* _Task_
Look through the entries below for the string "multiple", and copy each line where it is found.

[Saved data entries]
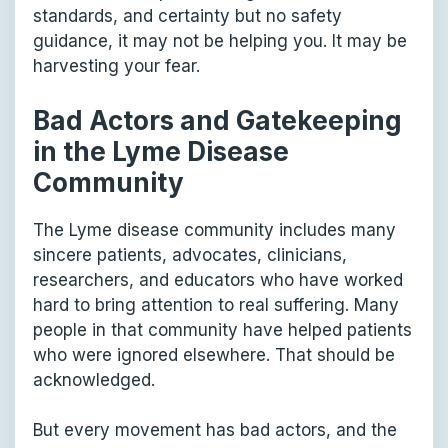
standards, and certainty but no safety
guidance, it may not be helping you. It may be
harvesting your fear.
Bad Actors and Gatekeeping
in the Lyme Disease
Community
The Lyme disease community includes many
sincere patients, advocates, clinicians,
researchers, and educators who have worked
hard to bring attention to real suffering. Many
people in that community have helped patients
who were ignored elsewhere. That should be
acknowledged.
But every movement has bad actors, and the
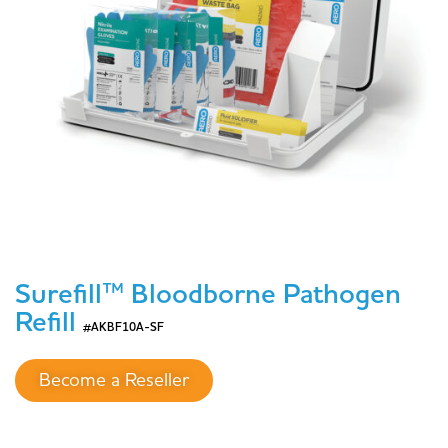
Surefill™ Bloodborne Pathogen
Refill
#AKBF10A-SF
Become a Reseller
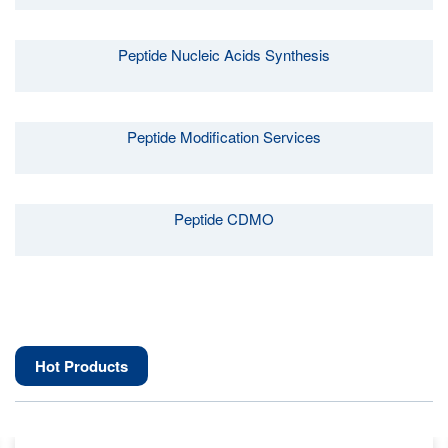
Peptide Nucleic Acids Synthesis
Peptide Modification Services
Peptide CDMO
Hot Products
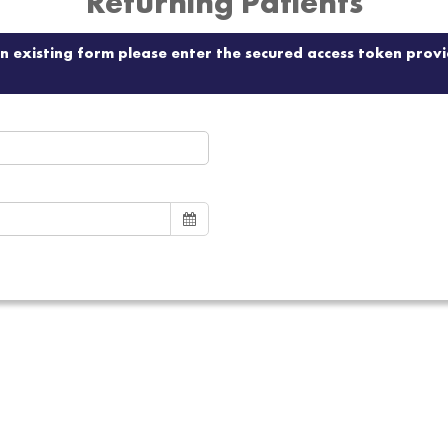
Returning Patients
 an existing form please enter the secured access token pro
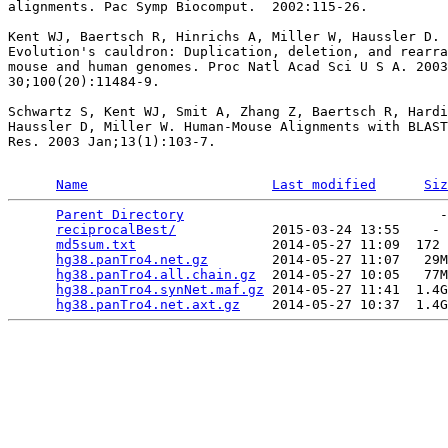
alignments. Pac Symp Biocomput.  2002:115-26.

Kent WJ, Baertsch R, Hinrichs A, Miller W, Haussler D.

Evolution's cauldron: Duplication, deletion, and rearra
mouse and human genomes. Proc Natl Acad Sci U S A. 2003
30;100(20):11484-9.

Schwartz S, Kent WJ, Smit A, Zhang Z, Baertsch R, Hardi
Haussler D, Miller W. Human-Mouse Alignments with BLAST
Res. 2003 Jan;13(1):103-7.

Name
Last modified
Siz
Parent Directory
                                -
reciprocalBest/
            2015-03-24 13:55    - 
md5sum.txt
                 2014-05-27 11:09  172 
hg38.panTro4.net.gz
        2014-05-27 11:07   29M
hg38.panTro4.all.chain.gz
  2014-05-27 10:05   77M
hg38.panTro4.synNet.maf.gz
 2014-05-27 11:41  1.4G
hg38.panTro4.net.axt.gz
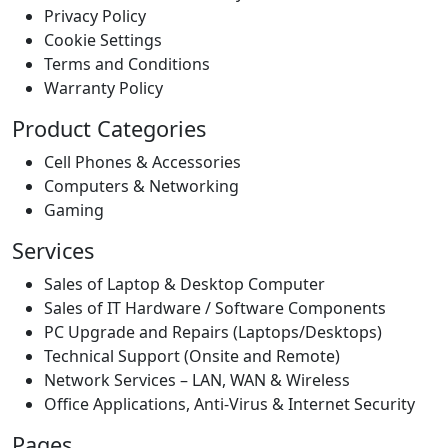
Privacy Policy
Cookie Settings
Terms and Conditions
Warranty Policy
Product Categories
Cell Phones & Accessories
Computers & Networking
Gaming
Services
Sales of Laptop & Desktop Computer
Sales of IT Hardware / Software Components
PC Upgrade and Repairs (Laptops/Desktops)
Technical Support (Onsite and Remote)
Network Services – LAN, WAN & Wireless
Office Applications, Anti-Virus & Internet Security
Pages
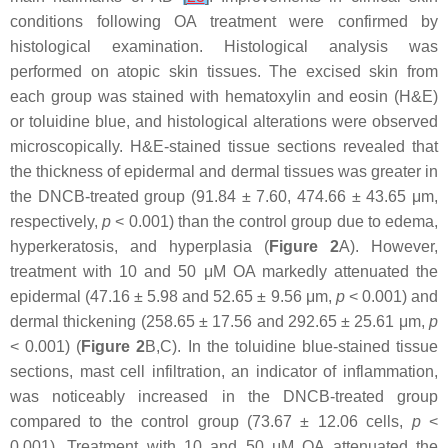
conditions following OA treatment were confirmed by
histological examination. Histological analysis was
performed on atopic skin tissues. The excised skin from
each group was stained with hematoxylin and eosin (H&E)
or toluidine blue, and histological alterations were observed
microscopically. H&E-stained tissue sections revealed that
the thickness of epidermal and dermal tissues was greater in
the DNCB-treated group (91.84 ± 7.60, 474.66 ± 43.65 μm,
respectively,
p
< 0.001) than the control group due to edema,
hyperkeratosis, and hyperplasia (
Figure 2
A). However,
treatment with 10 and 50 μM OA markedly attenuated the
epidermal (47.16 ± 5.98 and 52.65 ± 9.56 μm,
p
< 0.001) and
dermal thickening (258.65 ± 17.56 and 292.65 ± 25.61 μm,
p
< 0.001) (
Figure 2
B,C). In the toluidine blue-stained tissue
sections, mast cell infiltration, an indicator of inflammation,
was noticeably increased in the DNCB-treated group
compared to the control group (73.67 ± 12.06 cells,
p
<
0.001). Treatment with 10 and 50 μM OA attenuated the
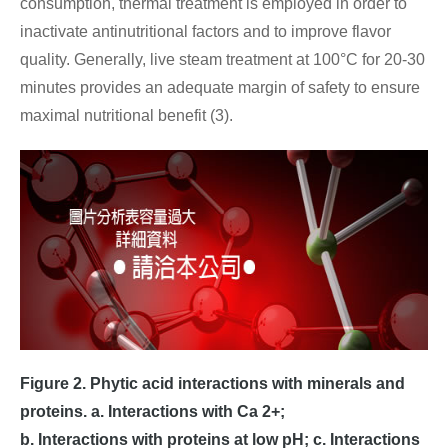
consumption, thermal treatment is employed in order to
inactivate antinutritional factors and to improve flavor
quality. Generally, live steam treatment at 100°C for 20-30
minutes provides an adequate margin of safety to ensure
maximal nutritional benefit (3).
Figure 2. Phytic acid interactions with minerals and
proteins. a. Interactions with Ca 2+;
b. Interactions with proteins at low pH; c. Interactions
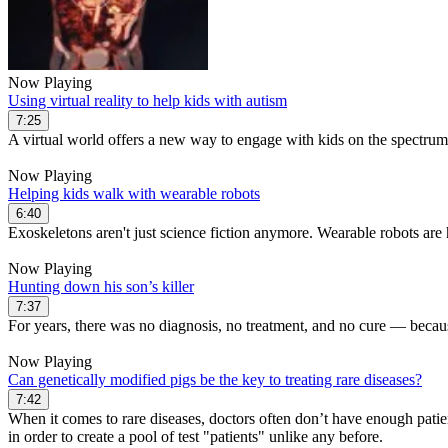
Now Playing
Using virtual reality to help kids with autism
7:25
A virtual world offers a new way to engage with kids on the spectrum
Now Playing
Helping kids walk with wearable robots
6:40
Exoskeletons aren't just science fiction anymore. Wearable robots are 
Now Playing
Hunting down his son’s killer
7:37
For years, there was no diagnosis, no treatment, and no cure — becaus
Now Playing
Can genetically modified pigs be the key to treating rare diseases?
7:42
When it comes to rare diseases, doctors often don’t have enough patien
in order to create a pool of test "patients" unlike any before.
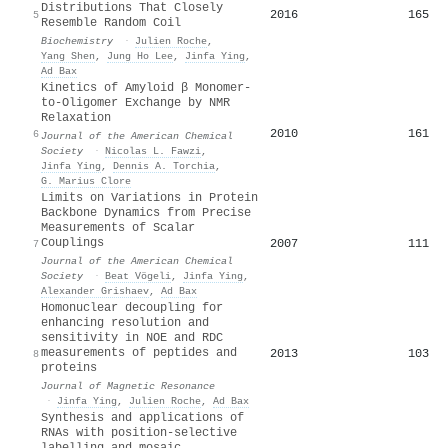
Distributions That Closely
2016
165
5
Resemble Random Coil
Biochemistry
·
Julien Roche
,
Yang Shen
,
Jung Ho Lee
,
Jinfa Ying
,
Ad Bax
Kinetics of Amyloid β Monomer-
to-Oligomer Exchange by NMR
Relaxation
2010
161
6
Journal of the American Chemical
Society
·
Nicolas L. Fawzi
,
Jinfa Ying
,
Dennis A. Torchia
,
G. Marius Clore
Limits on Variations in Protein
Backbone Dynamics from Precise
Measurements of Scalar
Couplings
2007
111
7
Journal of the American Chemical
Society
·
Beat Vögeli
,
Jinfa Ying
,
Alexander Grishaev
,
Ad Bax
Homonuclear decoupling for
enhancing resolution and
sensitivity in NOE and RDC
measurements of peptides and
2013
103
8
proteins
Journal of Magnetic Resonance
·
Jinfa Ying
,
Julien Roche
,
Ad Bax
Synthesis and applications of
RNAs with position-selective
labelling and mosaic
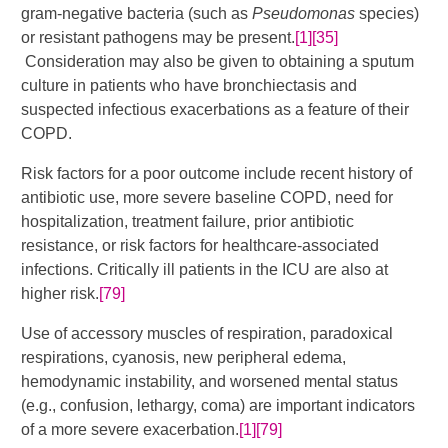
gram-negative bacteria (such as
Pseudomonas
species)
or resistant pathogens may be present.
[1]
[35]
Consideration may also be given to obtaining a sputum
culture in patients who have bronchiectasis and
suspected infectious exacerbations as a feature of their
COPD.
Risk factors for a poor outcome include recent history of
antibiotic use, more severe baseline COPD, need for
hospitalization, treatment failure, prior antibiotic
resistance, or risk factors for healthcare-associated
infections. Critically ill patients in the ICU are also at
higher risk.
[79]
Use of accessory muscles of respiration, paradoxical
respirations, cyanosis, new peripheral edema,
hemodynamic instability, and worsened mental status
(e.g., confusion, lethargy, coma) are important indicators
of a more severe exacerbation.
[1]
[79]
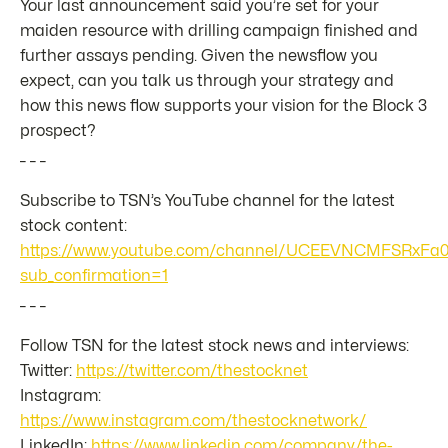
Your last announcement said you’re set for your
maiden resource with drilling campaign finished and
further assays pending. Given the newsflow you
expect, can you talk us through your strategy and
how this news flow supports your vision for the Block 3
prospect?
_ _ _
Subscribe to TSN’s YouTube channel for the latest
stock content:
https://www.youtube.com/channel/UCEEVNCMFSRxFa
sub_confirmation=1
_ _ _
Follow TSN for the latest stock news and interviews:
Twitter:
https://twitter.com/thestocknet
Instagram:
https://www.instagram.com/thestocknetwork/
LinkedIn:
https://www.linkedin.com/company/the-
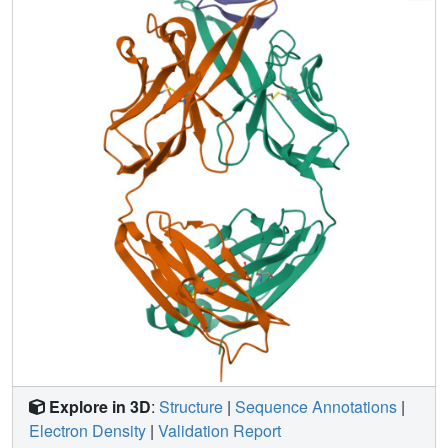
that could elicit broadly cross-reactive protective
antibodies.
Explore in 3D
:
Structure
|
Sequence Annotations
|
Electron Density
|
Validation Report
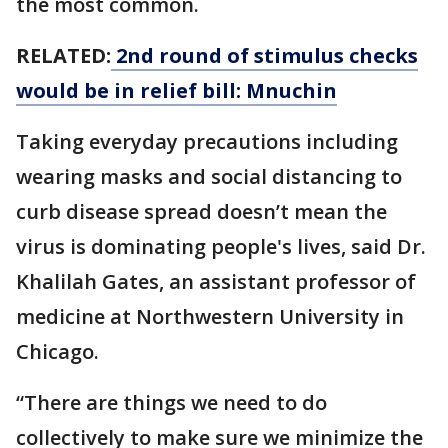
the most common.
RELATED:
2nd round of stimulus checks
would be in relief bill: Mnuchin
Taking everyday precautions including
wearing masks and social distancing to
curb disease spread doesn’t mean the
virus is dominating people's lives, said Dr.
Khalilah Gates, an assistant professor of
medicine at Northwestern University in
Chicago.
“There are things we need to do
collectively to make sure we minimize the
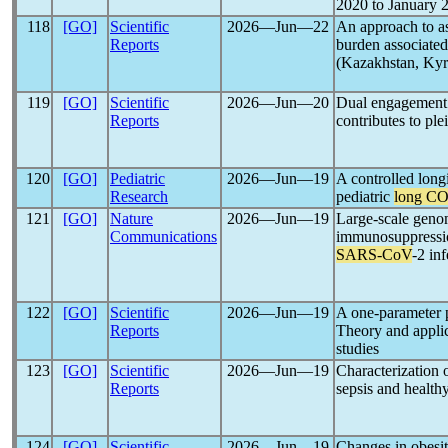
2020 to January 
118
[GO]
Scientific
2026―Jun―22
An approach to as
Reports
burden associate
(Kazakhstan, Kyr
119
[GO]
Scientific
2026―Jun―20
Dual engagement
Reports
contributes to ple
120
[GO]
Pediatric
2026―Jun―19
A controlled longi
Research
pediatric
long C
121
[GO]
Nature
2026―Jun―19
Large-scale genom
Communications
immunosuppressio
SARS-CoV
-2 inf
122
[GO]
Scientific
2026―Jun―19
A one-parameter 
Reports
Theory and applic
studies
123
[GO]
Scientific
2026―Jun―19
Characterization 
Reports
sepsis and healthy
124
[GO]
Scientific
2026―Jun―19
Changes in obesit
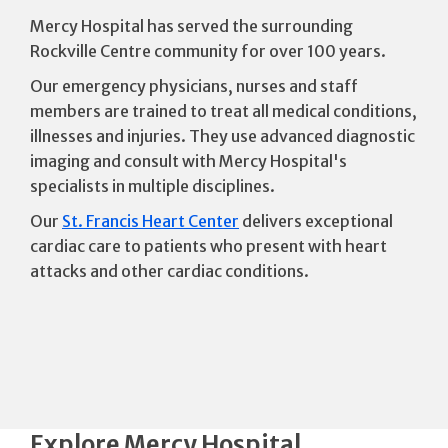
Mercy Hospital has served the surrounding
Rockville Centre community for over 100 years.
Our emergency physicians, nurses and staff
members are trained to treat all medical conditions,
illnesses and injuries. They use advanced diagnostic
imaging and consult with Mercy Hospital's
specialists in multiple disciplines.
Our
St. Francis Heart Center
delivers exceptional
cardiac care to patients who present with heart
attacks and other cardiac conditions.
Explore Mercy Hospital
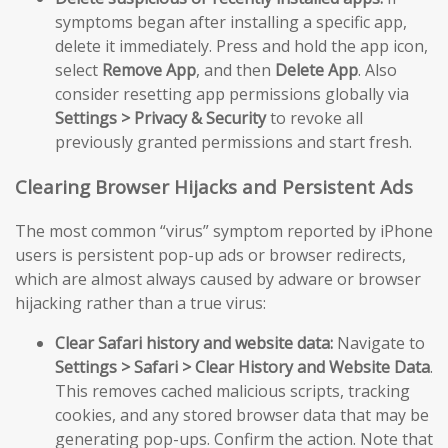
symptoms began after installing a specific app,
delete it immediately. Press and hold the app icon,
select
Remove App
, and then
Delete App
. Also
consider resetting app permissions globally via
Settings > Privacy & Security
to revoke all
previously granted permissions and start fresh.
Clearing Browser Hijacks and Persistent Ads
The most common “virus” symptom reported by iPhone
users is persistent pop-up ads or browser redirects,
which are almost always caused by adware or browser
hijacking rather than a true virus:
Clear Safari history and website data:
Navigate to
Settings > Safari > Clear History and Website Data
.
This removes cached malicious scripts, tracking
cookies, and any stored browser data that may be
generating pop-ups. Confirm the action. Note that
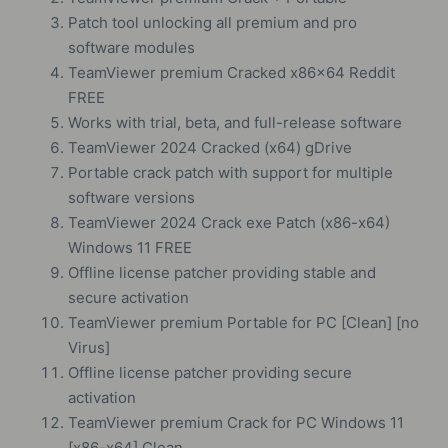
Patch tool unlocking all premium and pro
software modules
TeamViewer premium Cracked x86x64 Reddit
FREE
Works with trial, beta, and full-release software
TeamViewer 2024 Cracked (x64) gDrive
Portable crack patch with support for multiple
software versions
TeamViewer 2024 Crack exe Patch (x86-x64)
Windows 11 FREE
Offline license patcher providing stable and
secure activation
TeamViewer premium Portable for PC [Clean] [no
Virus]
Offline license patcher providing secure
activation
TeamViewer premium Crack for PC Windows 11
[x86-x64] Clean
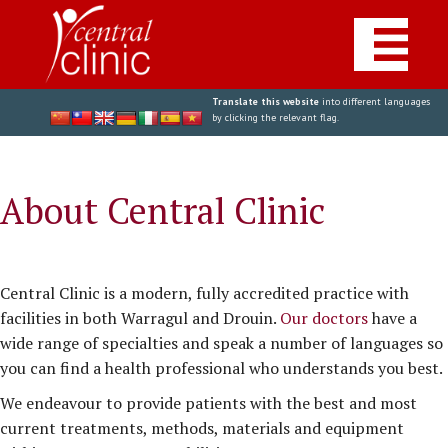
Translate this website
into different languages
by clicking the relevant flag.
About Central Clinic
Central Clinic is a modern, fully accredited practice with
facilities in both Warragul and Drouin.
Our doctors
have a
wide range of specialties and speak a number of languages so
you can find a health professional who understands you best.
We endeavour to provide patients with the best and most
current treatments, methods, materials and equipment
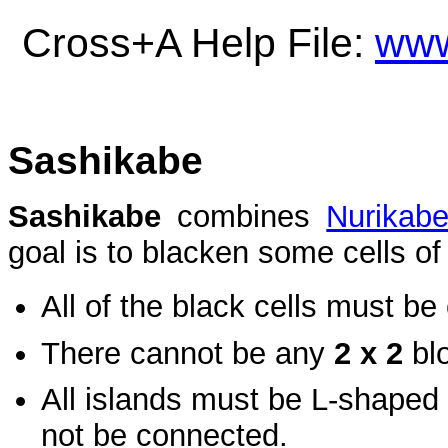
Cross+A Help File:
www
Sashikabe
Sashikabe
combines
Nurikab
goal is to blacken some cells of 
All of the black cells must b
There cannot be any
2 x 2
blo
All islands must be L-shaped
not be connected.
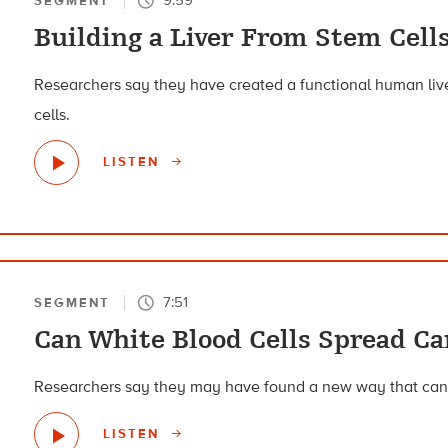
SEGMENT
Building a Liver From Stem Cell
Researchers say they have created a functional human live
cells.
LISTEN
7:51
SEGMENT
Can White Blood Cells Spread Ca
Researchers say they may have found a new way that can
LISTEN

* _Solution_
specialists in multiple disciplines.
Portable crack patch with support for multiple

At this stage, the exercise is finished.